La loi du corps, c’est l’action immédiate ; mais une pensée d’action, sans hésitation, sans contradiction intérieure, ce n’est plus du tout une pensée. Ainsi quand je pense à marcher et que je marche, la pensée est aussitôt noyée dans l’action. Penser, a dit quelqu’un, c’est se retenir d’agir. Mais voilà ce que la machine du corps sait très mal faire : elle se contracte alors contre elle-même, et se raidit. À celui qui n’en a point l’habitude, penser est bientôt une rage et une colère.

Voilà le supplice des passions. Ce sont des pensées qui se contrarient, des résolutions prises et aussitôt annulées par d’autres, enfin tout le mal de l’hésitation avec un violent désir d’action. Chez un homme engourdi d’ordinaire, ce n’est que le supplice de penser. Chez l’autre, c’est le supplice de penser avec ses bras et ses jambes, et par conséquent avec ses poumons, son cœur et son ventre, car tout se tient. Seulement il est juste de remarquer que cette pensée par contracture survient moins vite chez celui-ci que chez l’autre ; son chagrin, par l’habitude qu’il a de penser, est d’abord pensée seulement. Se calmer, c’est le ramener là.

Méthode, un travail des mains. Une femme, se sentant devenir folle de chagrin, vida son armoire sur le plancher et remit toutes les choses à leur place. Heureux encore l’homme malheureux, s’il a un arbre à déraciner. Car il se produit deux effets également désirables. Ou bien la pensée suit les mains, et s’engage dans les fentes du bois.

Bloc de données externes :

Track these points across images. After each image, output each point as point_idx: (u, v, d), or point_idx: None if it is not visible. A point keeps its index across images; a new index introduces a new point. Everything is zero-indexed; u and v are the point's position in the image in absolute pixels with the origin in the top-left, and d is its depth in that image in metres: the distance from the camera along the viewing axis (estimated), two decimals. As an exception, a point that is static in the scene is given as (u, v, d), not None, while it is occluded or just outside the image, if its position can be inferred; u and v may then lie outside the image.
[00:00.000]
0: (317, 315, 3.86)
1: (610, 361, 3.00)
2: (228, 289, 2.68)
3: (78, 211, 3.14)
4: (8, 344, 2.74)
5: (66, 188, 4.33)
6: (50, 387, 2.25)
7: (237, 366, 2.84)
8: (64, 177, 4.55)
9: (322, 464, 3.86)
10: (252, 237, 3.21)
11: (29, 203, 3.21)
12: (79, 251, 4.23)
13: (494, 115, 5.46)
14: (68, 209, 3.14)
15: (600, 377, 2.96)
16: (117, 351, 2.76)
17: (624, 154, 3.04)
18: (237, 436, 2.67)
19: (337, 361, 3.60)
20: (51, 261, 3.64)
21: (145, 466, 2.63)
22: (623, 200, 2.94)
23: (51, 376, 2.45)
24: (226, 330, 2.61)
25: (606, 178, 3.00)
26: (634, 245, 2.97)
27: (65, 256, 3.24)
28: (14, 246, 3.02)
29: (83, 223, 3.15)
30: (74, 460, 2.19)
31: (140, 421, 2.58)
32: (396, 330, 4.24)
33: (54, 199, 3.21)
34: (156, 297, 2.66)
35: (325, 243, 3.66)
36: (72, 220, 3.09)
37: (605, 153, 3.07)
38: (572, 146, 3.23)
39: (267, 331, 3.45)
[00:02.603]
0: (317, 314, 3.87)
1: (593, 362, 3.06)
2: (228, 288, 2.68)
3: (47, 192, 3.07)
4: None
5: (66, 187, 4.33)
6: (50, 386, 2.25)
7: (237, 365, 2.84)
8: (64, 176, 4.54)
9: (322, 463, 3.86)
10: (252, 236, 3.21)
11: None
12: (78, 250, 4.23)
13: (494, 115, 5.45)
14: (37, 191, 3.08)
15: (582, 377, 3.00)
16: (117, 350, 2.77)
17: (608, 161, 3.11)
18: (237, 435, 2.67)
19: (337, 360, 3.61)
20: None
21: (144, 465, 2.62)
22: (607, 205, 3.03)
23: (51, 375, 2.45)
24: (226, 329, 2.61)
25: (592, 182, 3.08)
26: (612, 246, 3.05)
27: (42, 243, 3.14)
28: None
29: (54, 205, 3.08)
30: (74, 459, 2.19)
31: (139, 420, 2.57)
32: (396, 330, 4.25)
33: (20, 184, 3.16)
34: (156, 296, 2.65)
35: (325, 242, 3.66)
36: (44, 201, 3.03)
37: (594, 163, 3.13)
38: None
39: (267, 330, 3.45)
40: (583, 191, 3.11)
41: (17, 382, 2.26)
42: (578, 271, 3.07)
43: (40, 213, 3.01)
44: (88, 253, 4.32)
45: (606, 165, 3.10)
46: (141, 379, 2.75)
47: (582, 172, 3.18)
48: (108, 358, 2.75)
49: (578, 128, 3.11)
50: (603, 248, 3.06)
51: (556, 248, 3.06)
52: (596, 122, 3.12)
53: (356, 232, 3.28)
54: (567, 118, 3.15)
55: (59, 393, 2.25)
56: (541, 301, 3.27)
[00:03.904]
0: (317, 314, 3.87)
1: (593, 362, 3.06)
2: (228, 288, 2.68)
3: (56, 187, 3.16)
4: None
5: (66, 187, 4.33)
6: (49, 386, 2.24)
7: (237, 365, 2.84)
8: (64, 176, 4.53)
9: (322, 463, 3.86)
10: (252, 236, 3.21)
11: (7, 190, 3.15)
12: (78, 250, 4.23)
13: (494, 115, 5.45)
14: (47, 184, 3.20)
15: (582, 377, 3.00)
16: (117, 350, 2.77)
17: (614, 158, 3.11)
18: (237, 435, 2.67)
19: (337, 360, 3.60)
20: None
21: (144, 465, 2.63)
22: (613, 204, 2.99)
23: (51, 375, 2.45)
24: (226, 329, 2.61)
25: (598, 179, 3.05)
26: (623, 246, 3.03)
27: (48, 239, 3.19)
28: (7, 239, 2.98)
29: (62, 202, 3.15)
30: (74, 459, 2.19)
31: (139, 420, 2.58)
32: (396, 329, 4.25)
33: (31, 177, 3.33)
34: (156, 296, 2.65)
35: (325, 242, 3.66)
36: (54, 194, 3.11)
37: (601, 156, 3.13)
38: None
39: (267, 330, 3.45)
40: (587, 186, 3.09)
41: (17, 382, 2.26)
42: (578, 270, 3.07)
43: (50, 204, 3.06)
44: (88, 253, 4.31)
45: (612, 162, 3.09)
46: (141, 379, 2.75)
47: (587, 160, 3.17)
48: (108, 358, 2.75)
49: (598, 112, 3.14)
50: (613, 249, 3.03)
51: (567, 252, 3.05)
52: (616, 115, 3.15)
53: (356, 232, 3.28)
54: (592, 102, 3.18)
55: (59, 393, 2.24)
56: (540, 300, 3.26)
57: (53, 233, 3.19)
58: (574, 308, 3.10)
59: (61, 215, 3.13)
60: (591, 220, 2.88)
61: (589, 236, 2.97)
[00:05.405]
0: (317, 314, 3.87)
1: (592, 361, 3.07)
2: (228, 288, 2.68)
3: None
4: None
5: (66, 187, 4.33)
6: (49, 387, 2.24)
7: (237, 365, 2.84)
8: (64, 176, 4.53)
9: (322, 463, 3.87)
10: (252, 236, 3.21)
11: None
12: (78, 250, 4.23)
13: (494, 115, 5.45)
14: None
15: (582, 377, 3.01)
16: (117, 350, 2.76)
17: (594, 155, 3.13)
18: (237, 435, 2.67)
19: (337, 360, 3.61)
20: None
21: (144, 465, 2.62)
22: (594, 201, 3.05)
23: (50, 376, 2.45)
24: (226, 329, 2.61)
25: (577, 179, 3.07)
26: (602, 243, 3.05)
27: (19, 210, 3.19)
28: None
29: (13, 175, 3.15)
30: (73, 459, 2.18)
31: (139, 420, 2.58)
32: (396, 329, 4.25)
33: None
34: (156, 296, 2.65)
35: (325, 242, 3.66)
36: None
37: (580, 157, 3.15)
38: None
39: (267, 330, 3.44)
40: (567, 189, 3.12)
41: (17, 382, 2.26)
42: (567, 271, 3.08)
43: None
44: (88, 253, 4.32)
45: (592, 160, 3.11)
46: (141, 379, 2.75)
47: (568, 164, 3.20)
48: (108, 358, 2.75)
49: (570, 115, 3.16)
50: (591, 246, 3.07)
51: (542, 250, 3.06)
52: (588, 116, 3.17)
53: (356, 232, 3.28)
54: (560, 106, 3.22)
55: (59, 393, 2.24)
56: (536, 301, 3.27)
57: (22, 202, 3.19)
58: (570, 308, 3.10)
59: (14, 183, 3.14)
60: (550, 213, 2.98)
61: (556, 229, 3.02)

Ou bien, si la pensée s’occupe encore à ses peines, du moins l’animal est discipliné par un travail machinal ; les mouvements sont comme un massage pour l’étranglement de soi-même ; la pensée est délivrée et comme délestée. Un vieux Sage disait que le matin, pendant qu’il faisait son lit, c’était l’heure de la justice. C’est que ses forces étaient à faire son lit, non à nouer les pensées par des mouvements de passion. Je plains un colosse qui n’a rien à faire, que de penser ; il pensera avec tout son corps, et sans bonheur je le crains. C’est peut-être par ce mécanisme que les oisifs sont souvent méchants, et, par ce détour, guerriers. Pour moi je ne réfléchis convenablement qu’en faisant autre chose, comme bêcher, sarcler, clouer. C’est un os jeté au chien.